It hasn’t been the best of weeks for Bristol pub lovers.
Soon after news broke that the historic King’s Head in Victoria Street was up for sale, it emerged that campaigners had lost their battle to save the Adam & Eve in Hotwells from being turned into flats.
It’s enough to turn you to drink, although we seem to be losing so many great pubs that even that might prove tricky in the coming years if we’re not careful.
Like your children or pets, it’s wise not to pick a favourite but if asked for my preferred choice of Bristol pub, The Barley Mow would certainly be up there.
A short walk from Temple Meads station, this tucked away pub in St Philips – although there will be some Dings residents who might rightly claim it as their own – is a fine example of a community pub saved from developers.
Before Bristol Beer Factory took it on, it was closed and under threat but the Ashton brewery, along with former mayor George Ferguson, had a clear vision about this lovely Victorian pub. And their commitment and perseverance has paid off as The Barley Mow has become one of the best in Bristol and even scooped CAMRA Pub of the Year a couple of years ago.
Before it reopened, the surrounding area hadn’t been redeveloped and, interestingly, a brand new community has grown around this rescued pub ever since.
It should be used as an example of pubs being community assets when the next one comes under threat from greedy developers.
When I popped into The Barley Mow the other night, the place was jumping.

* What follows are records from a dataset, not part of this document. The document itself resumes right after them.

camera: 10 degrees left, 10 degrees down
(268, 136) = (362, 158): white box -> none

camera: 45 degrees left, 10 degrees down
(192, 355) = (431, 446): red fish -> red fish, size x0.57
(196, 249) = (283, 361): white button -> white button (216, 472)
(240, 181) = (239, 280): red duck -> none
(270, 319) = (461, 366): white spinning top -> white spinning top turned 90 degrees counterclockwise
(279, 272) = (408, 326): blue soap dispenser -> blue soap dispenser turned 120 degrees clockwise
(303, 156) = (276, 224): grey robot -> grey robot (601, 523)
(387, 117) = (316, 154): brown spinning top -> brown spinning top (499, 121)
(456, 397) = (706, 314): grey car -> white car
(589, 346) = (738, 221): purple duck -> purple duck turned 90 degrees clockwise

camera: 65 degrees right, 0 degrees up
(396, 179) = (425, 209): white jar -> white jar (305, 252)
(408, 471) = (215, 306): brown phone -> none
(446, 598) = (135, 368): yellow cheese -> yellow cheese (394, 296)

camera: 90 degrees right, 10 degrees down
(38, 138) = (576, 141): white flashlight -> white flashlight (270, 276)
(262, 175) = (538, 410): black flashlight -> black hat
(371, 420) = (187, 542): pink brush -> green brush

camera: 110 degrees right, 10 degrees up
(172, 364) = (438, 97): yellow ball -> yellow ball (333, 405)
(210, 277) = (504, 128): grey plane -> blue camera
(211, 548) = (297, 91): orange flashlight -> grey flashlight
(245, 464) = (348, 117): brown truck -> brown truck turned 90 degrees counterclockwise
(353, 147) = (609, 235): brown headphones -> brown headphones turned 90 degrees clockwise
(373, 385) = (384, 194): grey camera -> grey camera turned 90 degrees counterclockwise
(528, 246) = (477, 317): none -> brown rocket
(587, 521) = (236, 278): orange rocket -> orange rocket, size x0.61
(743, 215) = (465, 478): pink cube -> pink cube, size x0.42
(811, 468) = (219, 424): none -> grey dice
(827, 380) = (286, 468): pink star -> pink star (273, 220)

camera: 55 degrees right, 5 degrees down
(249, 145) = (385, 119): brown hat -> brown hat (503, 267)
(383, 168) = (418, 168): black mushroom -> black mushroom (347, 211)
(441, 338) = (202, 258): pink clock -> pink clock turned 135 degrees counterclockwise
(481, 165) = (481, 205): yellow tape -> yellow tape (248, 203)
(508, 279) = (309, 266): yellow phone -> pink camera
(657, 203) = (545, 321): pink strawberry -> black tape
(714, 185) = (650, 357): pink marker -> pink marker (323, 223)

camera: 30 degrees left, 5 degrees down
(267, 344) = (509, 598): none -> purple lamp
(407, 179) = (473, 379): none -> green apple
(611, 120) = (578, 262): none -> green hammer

The only seat I could find was a wobbly stool in the uncovered corner of the beer garden. Even though it had started to rain, I still didn’t mind.
The bar was two-deep with people waiting to be served and, despite the drizzle, a few people were making do with the uncovered benches outside.
As well as a comprehensive range of Bristol Beer Factory beers on handpull or keg – including Milk Stout, Well Above Sea Level, Fortitude and Notorious – there were at least ten from other breweries, most from Bristol or at least the South West.
These included Lost and Grounded Keller Pils, Electric Bear Wildest Dreams and Floods The Colours from Newtown Park Brewing, a brewery within short walking distance of the pub. This is clearly a pub that likes to keep its beer miles to a minimum.
With its stripped wood floors, real fire and abundance of original fixtures and fittings, this is a timeless-looking pub but it’s certainly not an ‘old man’s pub’ as the millennials might call it.
When I visited, there were as many twentysomething females drinking pints as there were beer-bellied blokes.
In the quieter early part of the week, it attracts customers with a Monday ‘Burger Madness’ deal (£13 for a burger and a pint after 5pm) and there’s a Tuesday night pub quiz with quizmaster Rich.
Head chef Jimmy Morton – under the banner of Jimmy’s Kitchen – serves an enticing and sensibly priced menu. Current dishes include small plates such as buffalo cauliflower bites, garlic and lemon dip, and beef chilli fries with Jack cheese and jalapeños.
The burgers are £11/£12 and include bacon cheeseburger, gherkins and burger sauce, and a vegan breaded oyster mushroom, green salad and sriracha mayo.
The Sunday roasts are seriously popular and booking is pretty much essential.
Under new manager Carwyn David, The Barley Mow is still the perfect pub and we need more of them.
And it’s not just the excellent beer, food and atmosphere – the pub even has an Airbnb flat to rent upstairs, maybe for those customers who simply don’t want to go home. Now, that’s what I call a pub offering a proper public service.
The Barley Mow, 39 Barton Road, St Phillips, Bristol, BS2 0LF. Tel: 0117 930 4709.